Michael Wayne Berkery, class of ’62, lived in Alpine. He was a casualty in a gun battle on February 5, 1968, less than two months after his tour began. He was a second lieutenant in the Marine Corps.
John Michael Kapeluck, class of ’64, lived in Cresskill. He lost his life in a firefight on November 8, 1967, five months after his deployment.
“Tonight’s game is dedicated in their honor,” Sam Bruno, THS class of ’74, said as the ceremonies began. “They shall grow not old, as we that are left, grow old. Nor shall they be forgotten.”
Bruno also acknowledged Fred L. Crabbe III, THS class of ’59, who had recently passed away. He was a captain on the 1958 team, the last football team Tigers’ legend Eugene “Red” Littler coached. Crabbe’s younger brother Bill, THS class of ’68, was there to represent his brother and to take part in the ceremonial coin toss before the opening kickoff.
Valentina “Val” Berkery Arnold, sister-in-law to Berkery, and her son Michael Louis Berkery also participated in the coin toss and were there to represent the fallen corpsman. Arnold married Michael W. Berkery’s brother, Alan, two years after the elder Berkery was killed. Val and Alan named their son after him. Fred Robins, THS class of ’64, was there to represent his classmate, Kapeluck. Robins is a Vietnam veteran.
The representatives of the fallen soldiers were joined by the current Tigers captains, Cole Mogensen, Jordan Twiss and Asher Zorn for the coin toss.
There were more than 40 former players and coaches in attendance. A lot of them had tales to tell.
Two members of the undefeated 1962 team, co-captain John Gibbons and Charlie Green had stories about head coach Boaz “Buzz” Firkser. Firkser coached the Tigers from 1961-1978, winning 9 league and 3 state championships, amassing a record of 115-42-7. He was inducted into the Tenafly Athletics Hall of Fame in 1989 and the fieldhouse is named for him.

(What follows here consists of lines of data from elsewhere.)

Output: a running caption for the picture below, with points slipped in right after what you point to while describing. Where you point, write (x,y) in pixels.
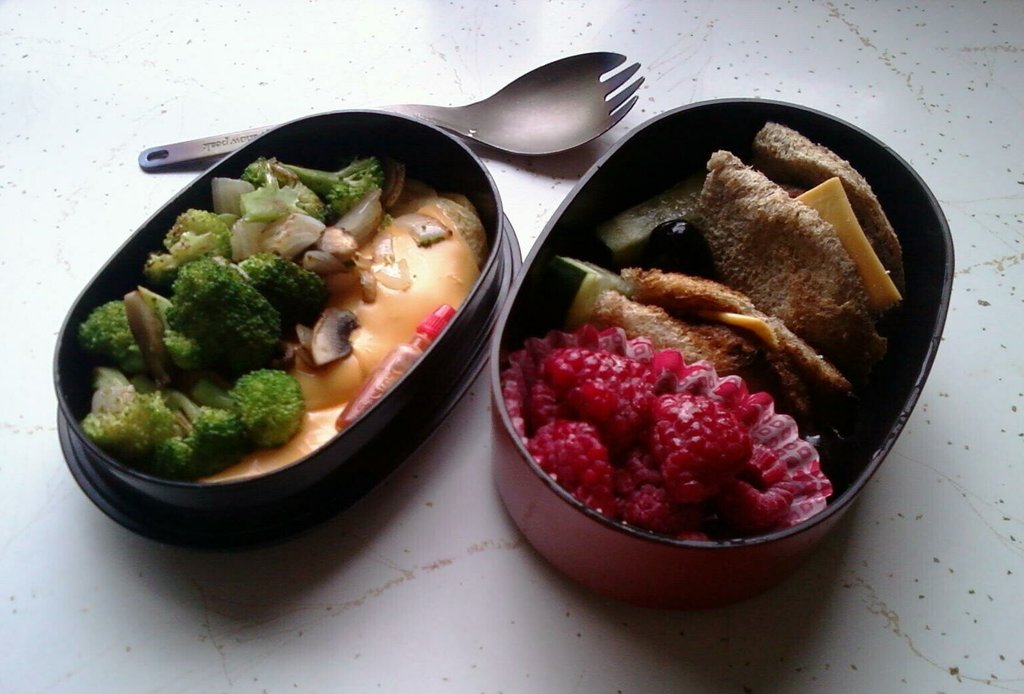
In the center of this picture (632,369) we can see the two containers (355,133) containing food items (717,330), green vegetables (281,268) and fruits (731,430) and we can see a spoon (599,105). In the background (368,101) we can see a white color object (401,568).
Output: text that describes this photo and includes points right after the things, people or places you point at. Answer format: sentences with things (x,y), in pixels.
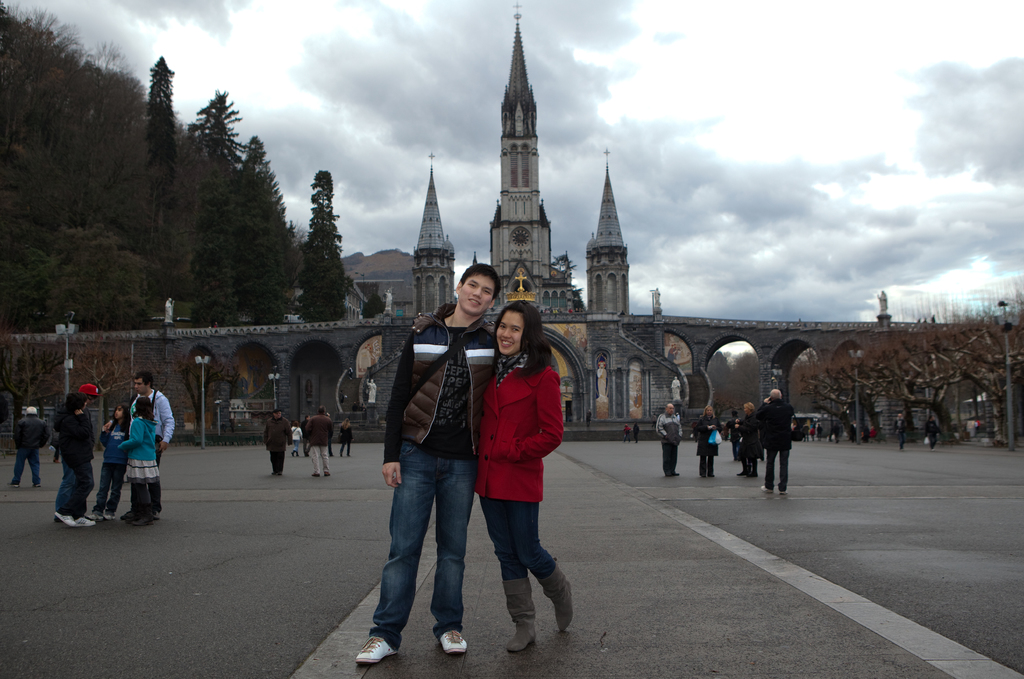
This picture describes about group of people (441,389), few are standing and few are walking, in the background (124,355) we can see few poles (273,379), lights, trees (215,276) and a building (395,303), and also we can see clouds (718,78).
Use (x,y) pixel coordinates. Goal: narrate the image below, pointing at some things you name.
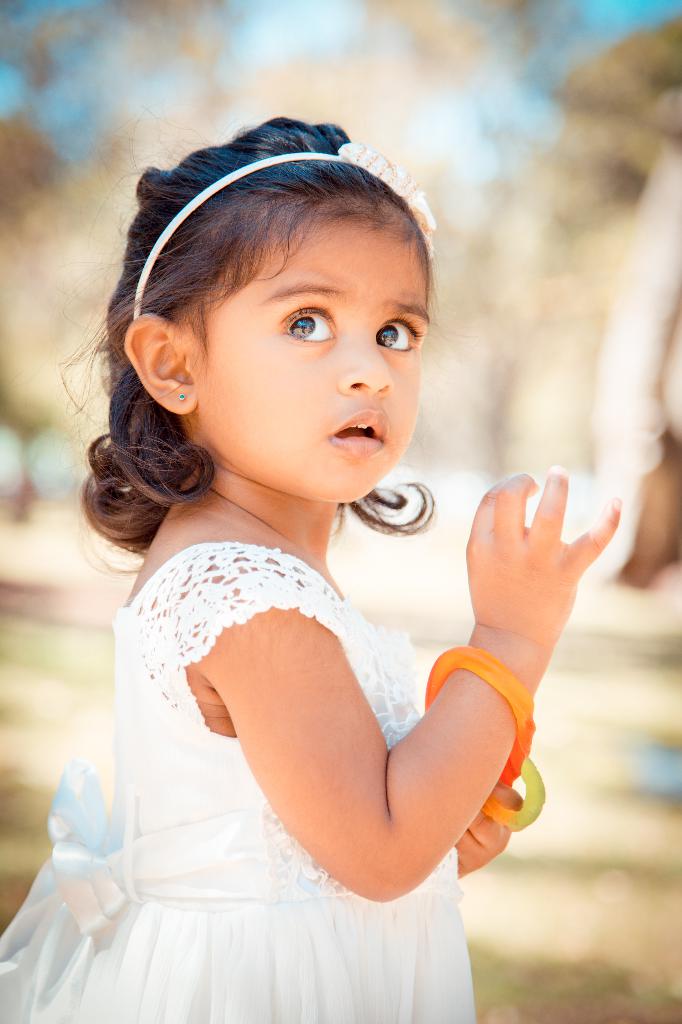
In this image we can see a girl child (225,560). She is wearing bangles (523,754) and hair band (288,160). In the background (474,197) it is blur.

Gibbons talked about a time when Firkser helped him through a hard time in his life with some tough talk.
“In my junior year my Dad had died and I was screwing off,” Gibbons said. “Buzz and [coach] Bob Curtis met me in the weight room, cleared the weight room, gave me a light tuneup and said ‘get over it.’ I was captain the next year. Then we had that great year (1962). Boaz leveled things out [when he became head coach.] We had an incredible coaching staff - line coach Bob Curtis, Jim Hunt, who came over from Englewood and Bob Burke (end coach/head of scouting).”
Green talked about the time that his wife was in the stands at one of the reunion celebrations and Buzz was sitting near her.
“She told me that guy after guy came up to shake his hand and brought over their kids,” Green said. “She said it was so obvious that they loved him. That’s the memory that always sticks out to me.”
Green added that the friendships developed among the teammates began long before that championship season.
“We had loads of fun - we grew up together,” he said. “We met in Little League or in junior high. We all kept together. It was so great to play with your buddies.”
John “Jack” Armstrong is another coach the two players remember. Armstrong was their coach during sophomore year.
“He could put some starch in your collar too,” Gibbons said, laughing. “He could get you to jump to the stars.”
“If you screwed up,” Green added with a smile, “Armstrong would grab you and he’d have his back to the crowd. He’d have a few words for you and mom and dad couldn’t see what he was saying. He was a great guy.”
Ridgefield Park won the game that night to improve its head-to-head record against the Tigers to 46-27-4, but that didn’t matter. The important thing was that after 100 years the THS football program is still going strong.